- Opening Delimiter -
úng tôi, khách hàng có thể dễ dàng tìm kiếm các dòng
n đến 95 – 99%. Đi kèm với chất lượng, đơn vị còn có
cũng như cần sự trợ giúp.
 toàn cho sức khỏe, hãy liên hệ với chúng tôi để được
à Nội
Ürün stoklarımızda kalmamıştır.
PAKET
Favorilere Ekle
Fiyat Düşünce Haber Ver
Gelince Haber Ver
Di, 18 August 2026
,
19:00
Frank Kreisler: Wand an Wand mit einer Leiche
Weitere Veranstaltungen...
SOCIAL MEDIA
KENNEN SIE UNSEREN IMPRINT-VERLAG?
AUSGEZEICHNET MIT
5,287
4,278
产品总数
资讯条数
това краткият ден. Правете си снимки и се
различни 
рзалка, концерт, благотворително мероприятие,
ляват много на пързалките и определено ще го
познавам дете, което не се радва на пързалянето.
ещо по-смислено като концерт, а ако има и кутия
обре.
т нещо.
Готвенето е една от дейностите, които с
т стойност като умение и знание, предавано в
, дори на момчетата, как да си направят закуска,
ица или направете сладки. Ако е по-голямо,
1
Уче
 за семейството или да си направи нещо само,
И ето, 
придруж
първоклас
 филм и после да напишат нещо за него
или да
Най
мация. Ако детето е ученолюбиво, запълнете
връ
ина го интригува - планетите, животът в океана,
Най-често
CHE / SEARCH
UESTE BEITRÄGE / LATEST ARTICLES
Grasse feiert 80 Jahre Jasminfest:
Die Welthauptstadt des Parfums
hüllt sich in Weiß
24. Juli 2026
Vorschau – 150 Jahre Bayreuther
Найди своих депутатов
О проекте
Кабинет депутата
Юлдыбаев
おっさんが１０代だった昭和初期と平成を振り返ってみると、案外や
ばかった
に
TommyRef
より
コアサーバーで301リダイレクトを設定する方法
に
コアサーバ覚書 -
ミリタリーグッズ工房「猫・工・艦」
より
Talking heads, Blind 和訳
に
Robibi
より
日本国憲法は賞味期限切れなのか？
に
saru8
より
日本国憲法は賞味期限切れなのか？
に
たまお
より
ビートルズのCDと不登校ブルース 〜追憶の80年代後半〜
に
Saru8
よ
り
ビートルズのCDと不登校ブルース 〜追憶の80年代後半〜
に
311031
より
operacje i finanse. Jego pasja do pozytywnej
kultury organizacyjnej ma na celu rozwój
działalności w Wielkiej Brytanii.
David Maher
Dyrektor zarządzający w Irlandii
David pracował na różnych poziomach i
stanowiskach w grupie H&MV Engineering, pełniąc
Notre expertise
- Closing Delimiter -
Retype the data precisely.

úng tôi, khách hàng có thể dễ dàng tìm kiếm các dòng
n đến 95 – 99%. Đi kèm với chất lượng, đơn vị còn có
cũng như cần sự trợ giúp.
 toàn cho sức khỏe, hãy liên hệ với chúng tôi để được
à Nội
Ürün stoklarımızda kalmamıştır.
PAKET
Favorilere Ekle
Fiyat Düşünce Haber Ver
Gelince Haber Ver
Di, 18 August 2026
,
19:00
Frank Kreisler: Wand an Wand mit einer Leiche
Weitere Veranstaltungen...
SOCIAL MEDIA
KENNEN SIE UNSEREN IMPRINT-VERLAG?
AUSGEZEICHNET MIT
5,287
4,278
产品总数
资讯条数
това краткият ден. Правете си снимки и се
различни 
рзалка, концерт, благотворително мероприятие,
ляват много на пързалките и определено ще го
познавам дете, което не се радва на пързалянето.
ещо по-смислено като концерт, а ако има и кутия
обре.
т нещо.
Готвенето е една от дейностите, които с
т стойност като умение и знание, предавано в
, дори на момчетата, как да си направят закуска,
ица или направете сладки. Ако е по-голямо,
1
Уче
 за семейството или да си направи нещо само,
И ето, 
придруж
първоклас
 филм и после да напишат нещо за него
или да
Най
мация. Ако детето е ученолюбиво, запълнете
връ
ина го интригува - планетите, животът в океана,
Най-често
CHE / SEARCH
UESTE BEITRÄGE / LATEST ARTICLES
Grasse feiert 80 Jahre Jasminfest:
Die Welthauptstadt des Parfums
hüllt sich in Weiß
24. Juli 2026
Vorschau – 150 Jahre Bayreuther
Найди своих депутатов
О проекте
Кабинет депутата
Юлдыбаев
おっさんが１０代だった昭和初期と平成を振り返ってみると、案外や
ばかった
に
TommyRef
より
コアサーバーで301リダイレクトを設定する方法
に
コアサーバ覚書 -
ミリタリーグッズ工房「猫・工・艦」
より
Talking heads, Blind 和訳
に
Robibi
より
日本国憲法は賞味期限切れなのか？
に
saru8
より
日本国憲法は賞味期限切れなのか？
に
たまお
より
ビートルズのCDと不登校ブルース 〜追憶の80年代後半〜
に
Saru8
よ
り
ビートルズのCDと不登校ブルース 〜追憶の80年代後半〜
に
311031
より
operacje i finanse. Jego pasja do pozytywnej
kultury organizacyjnej ma na celu rozwój
działalności w Wielkiej Brytanii.
David Maher
Dyrektor zarządzający w Irlandii
David pracował na różnych poziomach i
stanowiskach w grupie H&MV Engineering, pełniąc
Notre expertise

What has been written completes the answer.